Learn How to Clean It
Cleaning your violin is another area where you should be seeking guidance from your teacher. Not only will they demonstrate the right way to clean your violin, but they’ll go through the process a few times until you get it down right. In the meantime, here are some general cleaning tips for your violin. First, wipe it down after EVERY use–even if you only played for ten minutes. Why? The oils on your hands and fingers can eat away at the varnish. Next, make sure you dust your violin off at least once a week. To do so, use a damp, lint-free cloth and some water. Although you can purchase wipes that are soaked in a special cleaning liquid, water will suffice. Finally, clean your strings once a month and make sure you’re taking your violin into the repair shop for regularly scheduled professional maintenance.

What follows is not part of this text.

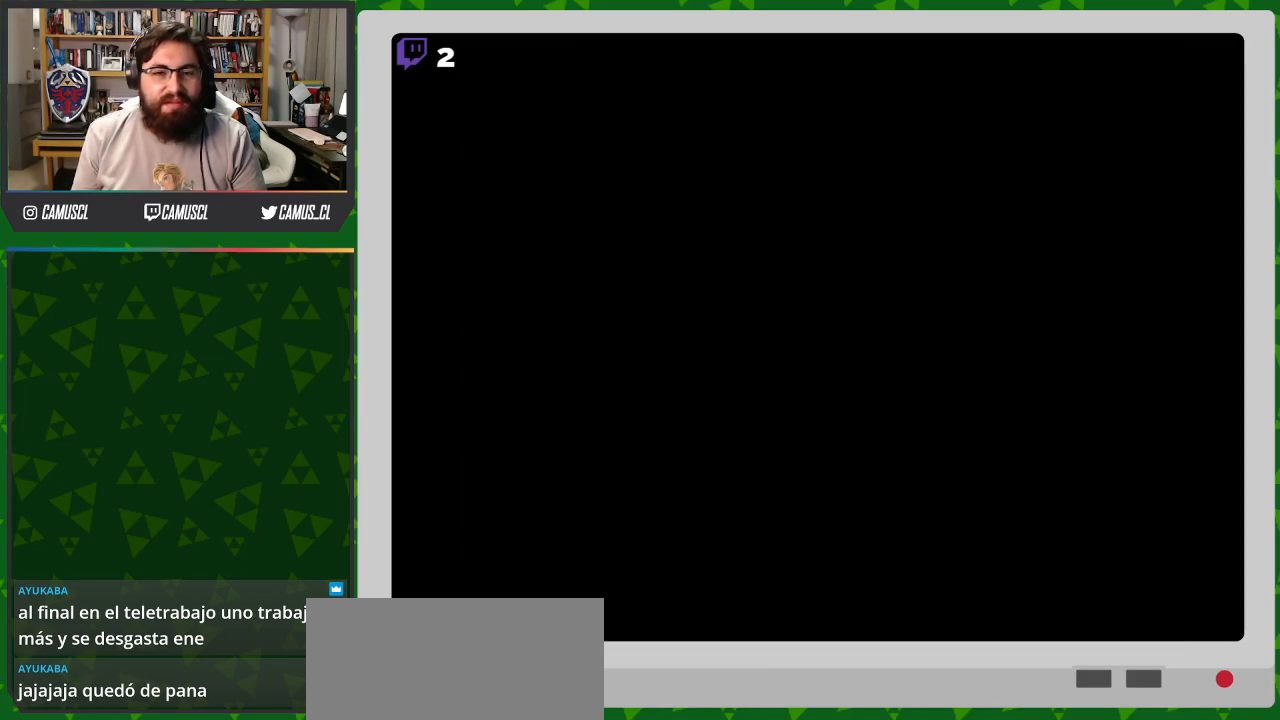
{"buttons": ["Y", "DPAD_RIGHT"], "events": [[83, "Y", "down"], [183, "DPAD_RIGHT", "down"]]}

Make Sure You’re Storing it Properly
As mentioned above, proper storage is essential to protecting your violin from bumps and falls. Make sure to invest in a hardshell case (here’s an article that’ll help guide you through the buying process), and never leave your violin in the trunk or backseat of your car. Not only does this increase its chances of being stolen, but it exposes your violin to the elements. Even the best case won’t protect your violin from too hot or freezing temperatures. Even with proper storage and maintenance, your violin should still be inspected by a luthier from time to time. They’ll inspect your violin for open seams, inspect the sound post, and visually evaluate the overall condition of your instrument. As the saying goes, an ounce of prevention is worth a pound of cure.

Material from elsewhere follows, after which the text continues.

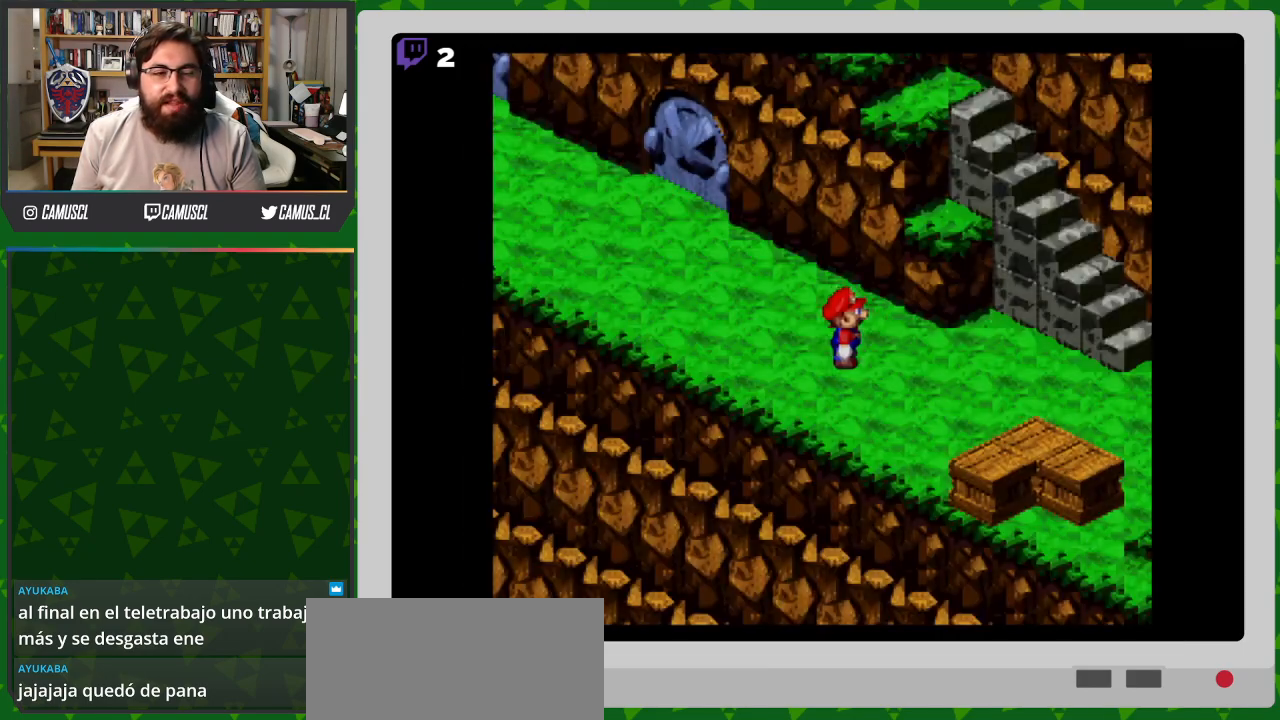
{"buttons": ["Y", "DPAD_RIGHT"], "events": []}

Don’t Forget About the Bow
Some think of the bow as a pretty accessory, but it’s actually an extension of your instrument. Just think about it: without your bow you wouldn’t be able to play your violin and without your violin you wouldn’t be able to use your bow. To increase the life of your violin bow, always loosen the hair on your bow after each use. Even if you only play for 20 minutes, this lessens the chance that it’ll warp. Additionally, the bow should be rosined regularly and excess rosin should be wiped off of the bow after each use. For more more information about rosin, check out this article. Finally, never touch the horsehair on your bow with your bare hands.